Ia masih ingat wajah Nadira yang pucat di atas tempat tidur rumah sakit, dengan senyuman lemah tetapi penuh harapan.
"Kak, tolong kabulkan permintaan terakhirku. Nikahilah Revan... dia orang baik. Aku ingin kamu bahagia," ujar Nadira dengan suara lirih namun penuh keyakinan.
Awalnya Mira menganggap permintaan itu hanyalah keinginan spontan seorang gadis yang sedang sakit parah. Namun, setelah kematian Nadira, kata-kata itu terus menghantui pikirannya. Dan tanpa ia sadari, permintaan itu membawa Mira dan Revan semakin dekat.
Namun kini, setelah Revan menghilang tanpa jejak, Mira merasa seolah-olah permintaan terakhir Nadira menyisakan beban yang jauh lebih besar dari yang ia duga.
Arni, yang memperhatikan Mira tenggelam dalam pikirannya, menyentuh bahu sahabatnya dengan lembut. "Mira, kau baik-baik saja?" tanyanya dengan nada khawatir.
Mira mengangguk pelan. "Aku hanya... merasa semua ini terlalu berat. Aku bahkan tidak tahu apa-apa tentang Revan. Semua yang aku tahu berasal dari cerita Nadira. Aku bahkan tidak yakin apakah aku benar-benar mengenalnya."
Arni mengerutkan kening. "Jadi, Nadira yang mempertemukanmu dengan Revan? Dan kalian menikah karena permintaan Nadira?"

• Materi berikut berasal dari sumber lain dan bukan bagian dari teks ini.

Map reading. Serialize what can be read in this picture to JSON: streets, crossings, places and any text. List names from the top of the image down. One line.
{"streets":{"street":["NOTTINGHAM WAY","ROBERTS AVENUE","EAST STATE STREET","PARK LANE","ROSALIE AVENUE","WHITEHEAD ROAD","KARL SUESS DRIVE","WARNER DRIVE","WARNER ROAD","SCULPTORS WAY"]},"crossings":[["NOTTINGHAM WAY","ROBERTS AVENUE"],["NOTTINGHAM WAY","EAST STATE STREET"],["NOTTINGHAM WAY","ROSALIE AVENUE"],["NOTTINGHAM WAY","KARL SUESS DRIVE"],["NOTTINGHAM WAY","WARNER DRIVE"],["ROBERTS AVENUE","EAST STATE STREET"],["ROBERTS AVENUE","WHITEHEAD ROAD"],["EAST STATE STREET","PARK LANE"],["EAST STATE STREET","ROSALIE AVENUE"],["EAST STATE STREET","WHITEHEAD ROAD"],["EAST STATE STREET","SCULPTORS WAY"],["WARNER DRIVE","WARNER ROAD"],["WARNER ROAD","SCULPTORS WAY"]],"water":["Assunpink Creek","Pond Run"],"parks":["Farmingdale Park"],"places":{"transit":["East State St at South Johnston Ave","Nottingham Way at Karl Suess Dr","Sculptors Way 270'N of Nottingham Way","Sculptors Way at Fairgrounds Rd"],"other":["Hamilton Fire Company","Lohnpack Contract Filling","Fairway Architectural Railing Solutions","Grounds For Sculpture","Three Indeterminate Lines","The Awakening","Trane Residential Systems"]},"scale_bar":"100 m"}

Mira mengangguk lagi. "Ya. Revan tampak seperti orang yang baik, dan dia juga sangat peduli pada Nadira. Itu alasan aku menerima permintaan itu. Tapi setelah menikah, kami tidak punya banyak waktu untuk benar-benar saling mengenal. Dia selalu sibuk... dan sekarang dia hilang."
Arni menatap Mira dengan serius. "Mira, aku tahu ini mungkin terdengar aneh, tapi apa kau pernah merasa ada sesuatu yang disembunyikan oleh Revan? Atau mungkin sesuatu yang tidak pernah ia ceritakan tentang masa lalunya?"

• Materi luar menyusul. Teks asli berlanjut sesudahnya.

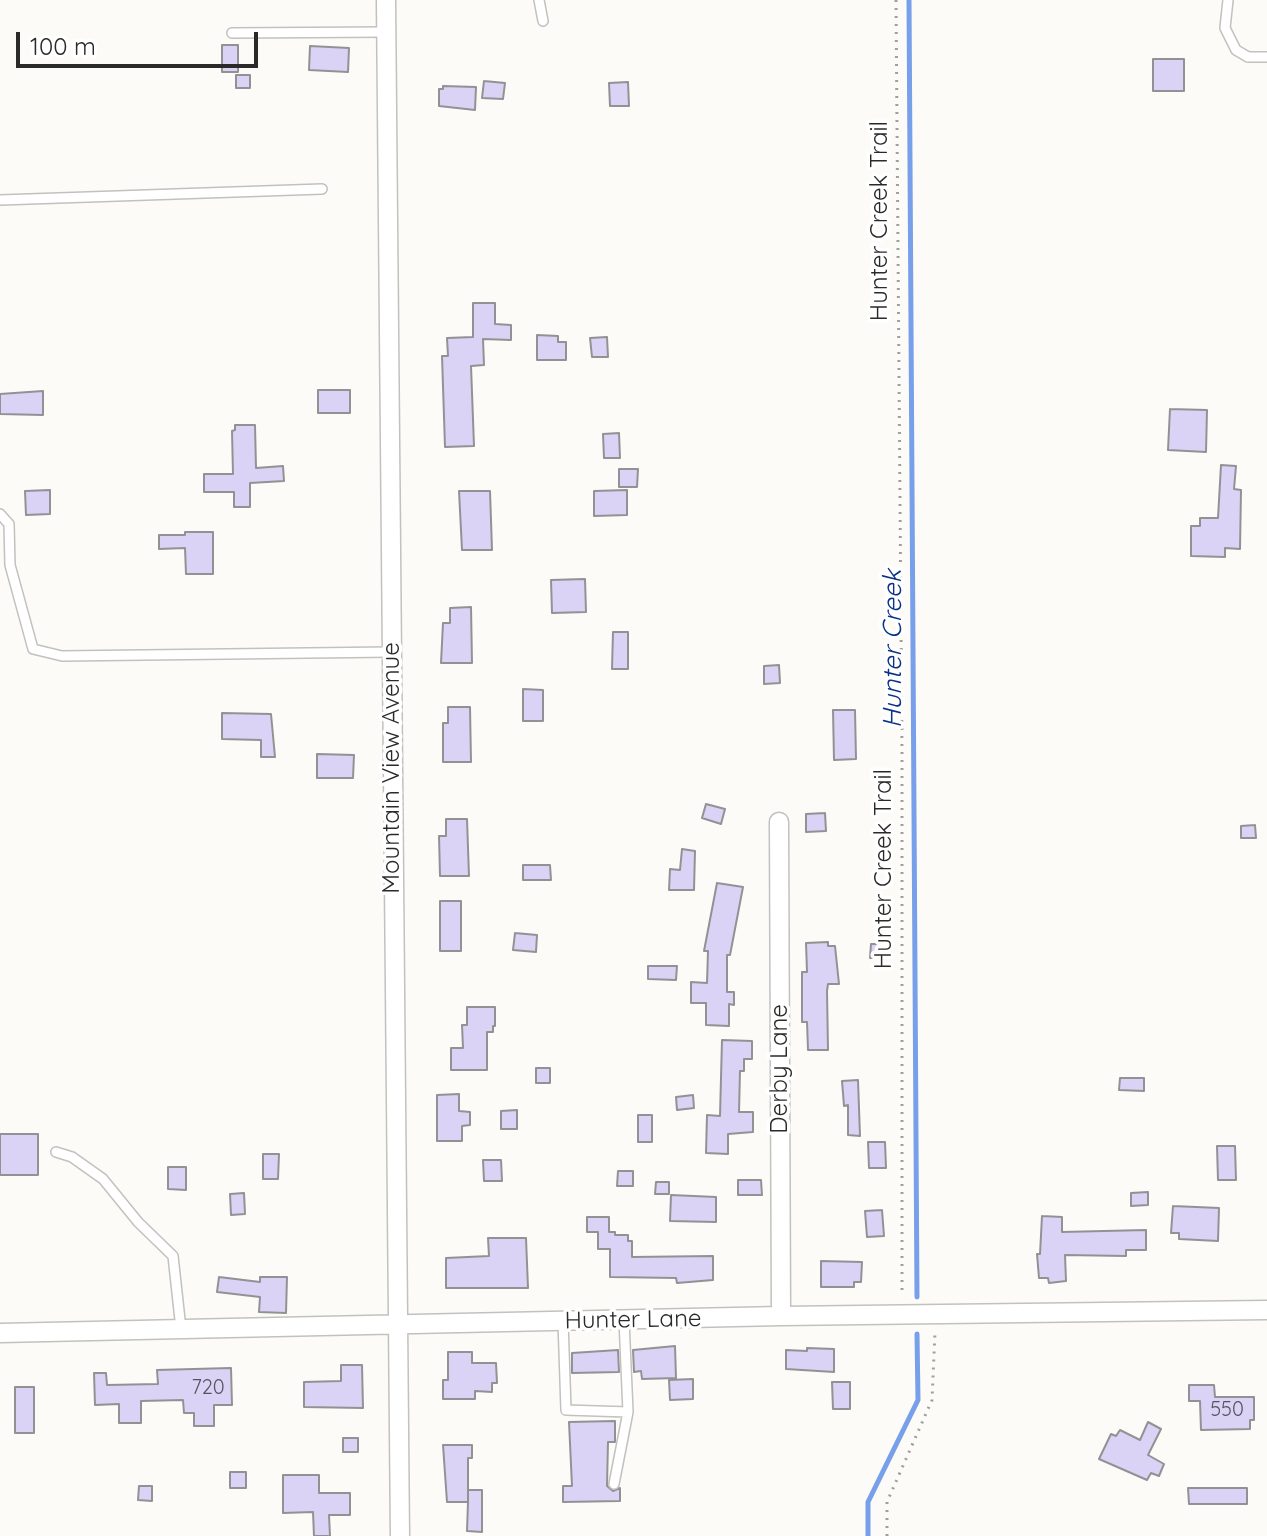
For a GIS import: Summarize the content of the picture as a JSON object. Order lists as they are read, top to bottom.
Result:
{
  "streets": {
    "street": ["Mountain View Avenue", "Derby Lane", "Hunter Lane"],
    "path": ["Hunter Creek Trail"]
  },
  "crossings": [
    ["Hunter Creek Trail", "Hunter Lane"],
    ["Mountain View Avenue", "Hunter Lane"],
    ["Derby Lane", "Hunter Lane"]
  ],
  "water": ["Hunter Creek"],
  "house_numbers": ["720", "550"],
  "scale_bar": "100 m"
}
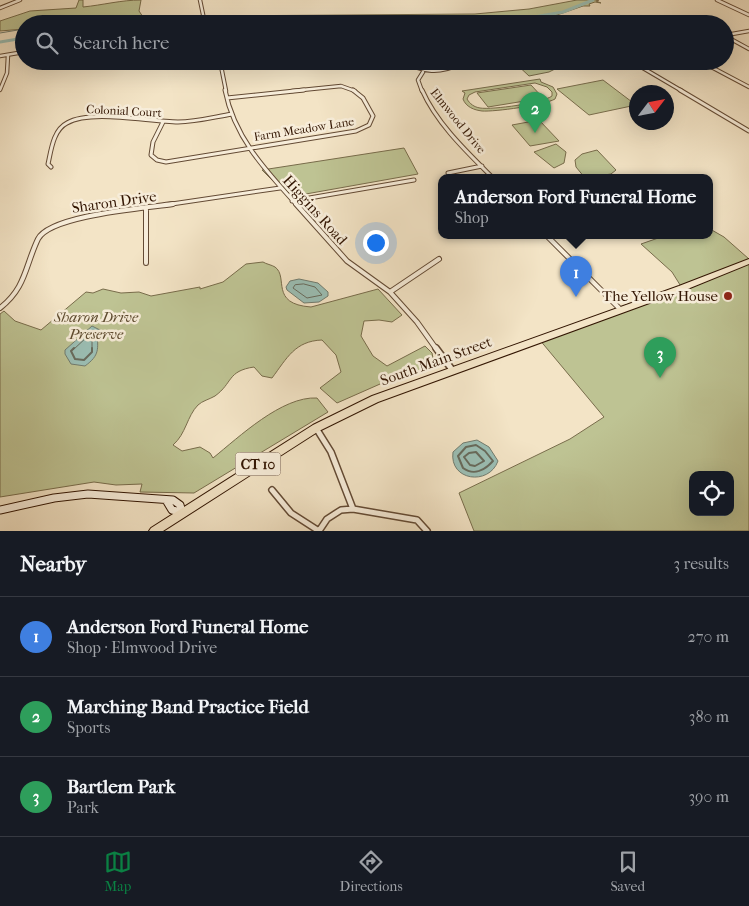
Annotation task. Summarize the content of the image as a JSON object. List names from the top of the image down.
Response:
{
  "streets": {
    "highway": ["South Main Street", "CT 10"],
    "street": [
      "Colonial Court",
      "Elmwood Drive",
      "Farm Meadow Lane",
      "Sharon Drive",
      "Higgins Road"
    ]
  },
  "crossings": [
    ["Colonial Court", "Higgins Road"],
    ["Farm Meadow Lane", "Higgins Road"],
    ["Sharon Drive", "Higgins Road"],
    ["Higgins Road", "South Main Street"]
  ],
  "parks": ["Sharon Drive Preserve"],
  "places": ["The Yellow House"],
  "north": "top right",
  "page": {
    "search": "Search here",
    "pins": ["2", "1", "3"],
    "popup": ["Anderson Ford Funeral Home", "Shop"],
    "heading": ["Nearby", "3 results"],
    "list": [
      {
        "mark": "1",
        "name": "Anderson Ford Funeral Home",
        "note": "Shop · Elmwood Drive",
        "value": "270 m"
      },
      {
        "mark": "2",
        "name": "Marching Band Practice Field",
        "note": "Sports",
        "value": "380 m"
      },
      {
        "mark": "3",
        "name": "Bartlem Park",
        "note": "Park",
        "value": "390 m"
      }
    ],
    "nav": ["Map", "Directions", "Saved"]
  }
}
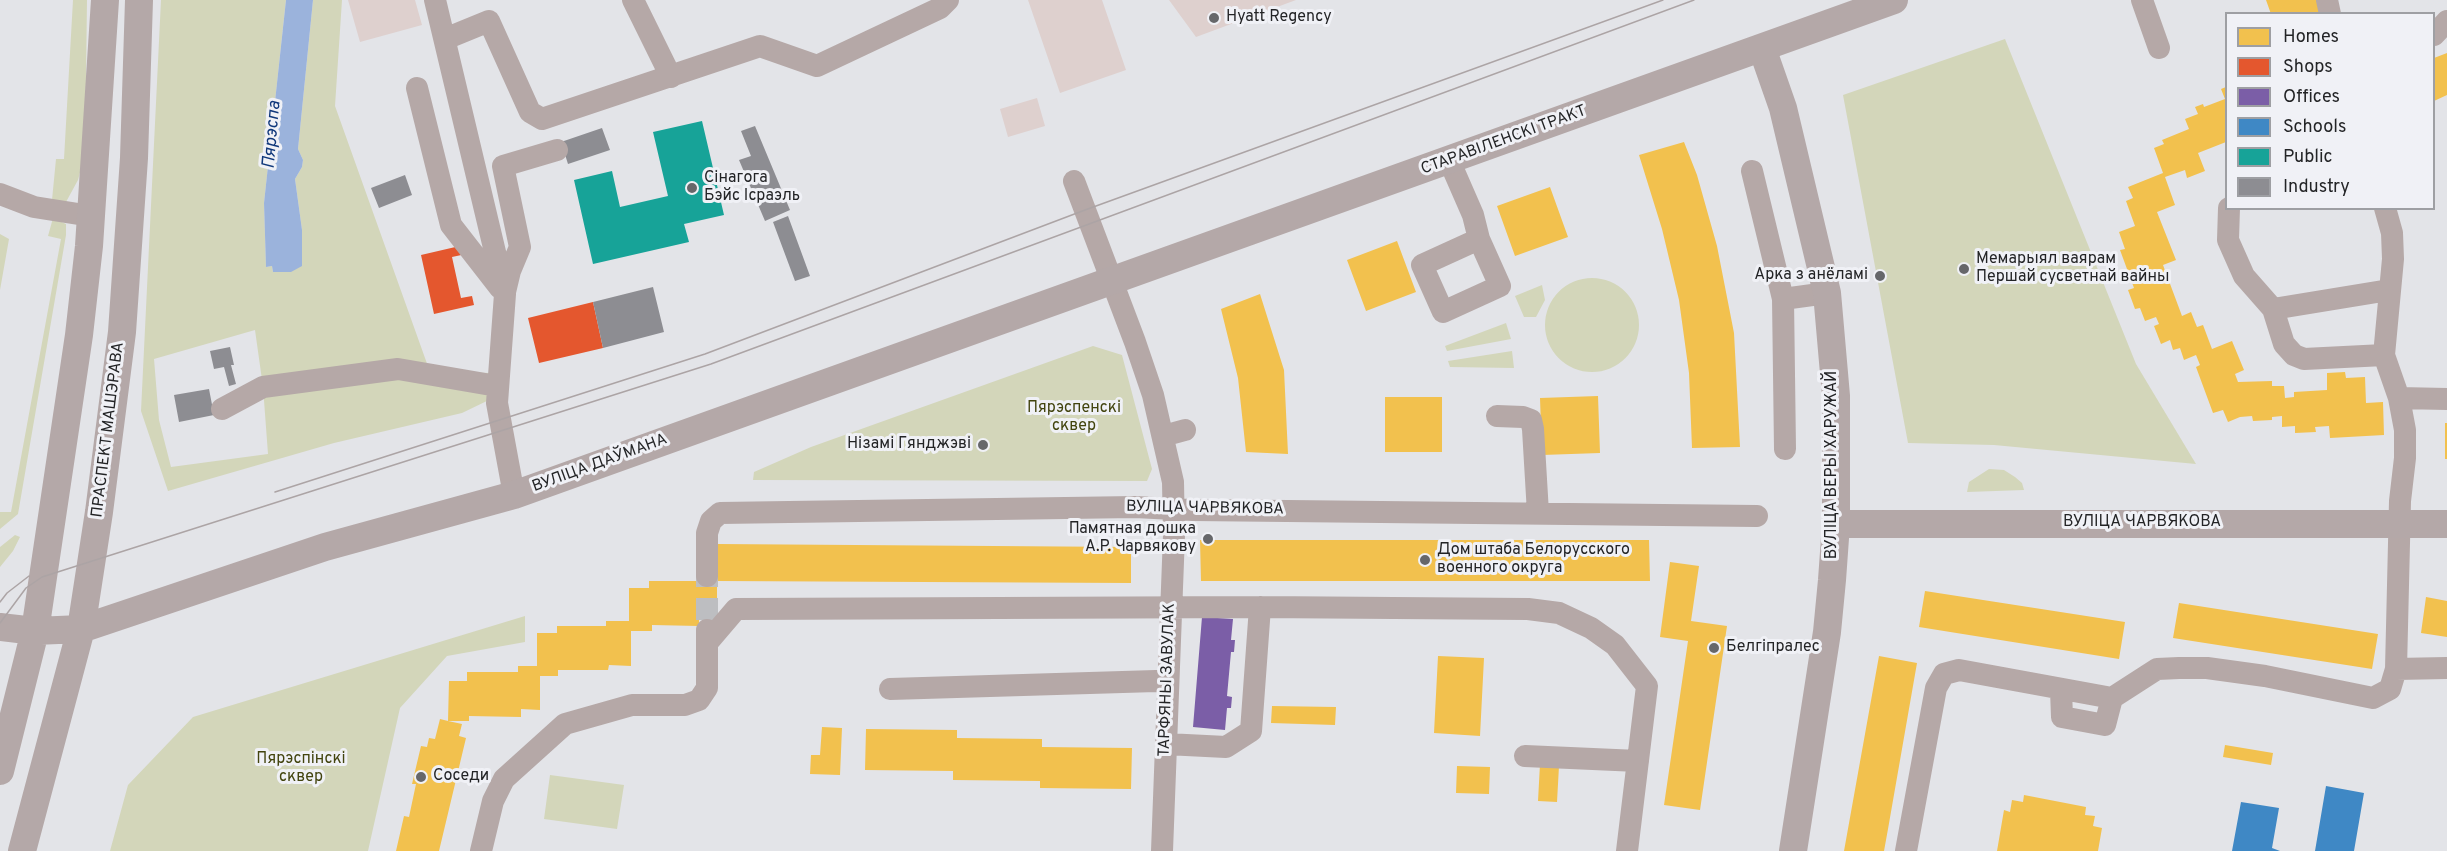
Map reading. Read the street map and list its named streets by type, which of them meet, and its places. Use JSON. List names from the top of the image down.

Mira terdiam sejenak, mencoba mengingat. "Aku ingat dia pernah menyebut bahwa dia memiliki banyak masalah di masa lalu, tapi dia tidak pernah mau menjelaskan lebih lanjut. Dia hanya bilang kalau semuanya sudah selesai."

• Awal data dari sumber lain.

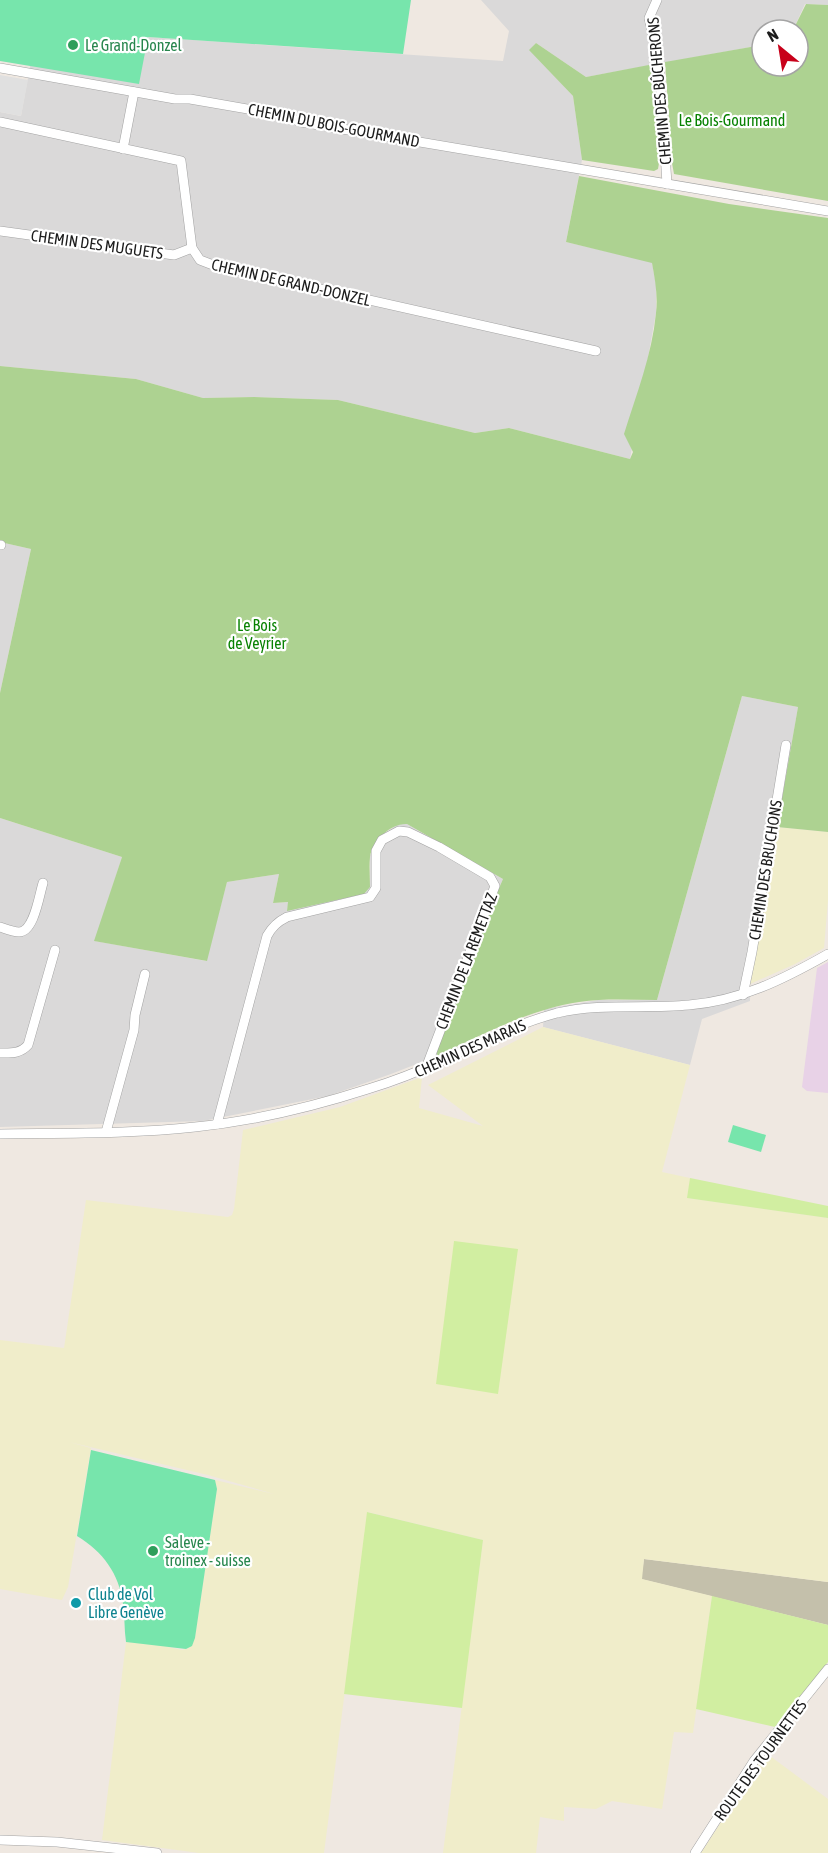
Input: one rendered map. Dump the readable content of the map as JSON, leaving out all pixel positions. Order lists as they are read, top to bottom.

Arni menatap layar laptopnya lagi. "Kalau begitu, kita perlu mencari tahu lebih banyak tentang masa lalu Revan. Aku tahu ini sulit, Mira, tapi kalau kita tidak mencari tahu, kita tidak akan pernah tahu apa yang sebenarnya terjadi."
Mira menghela napas, merasa berat dengan kenyataan ini.
"Baiklah," katanya akhirnya.
"Mari kita mulai dari apa yang kamu tahu. Tentang Revan, Nadira, dan apa pun yang bisa membawa kita ke jawaban."
Malam ini, mereka mulai menelusuri setiap petunjuk, mengumpulkan informasi kecil yang mungkin terlihat sepele tetapi berpotensi membuka tabir misteri ini.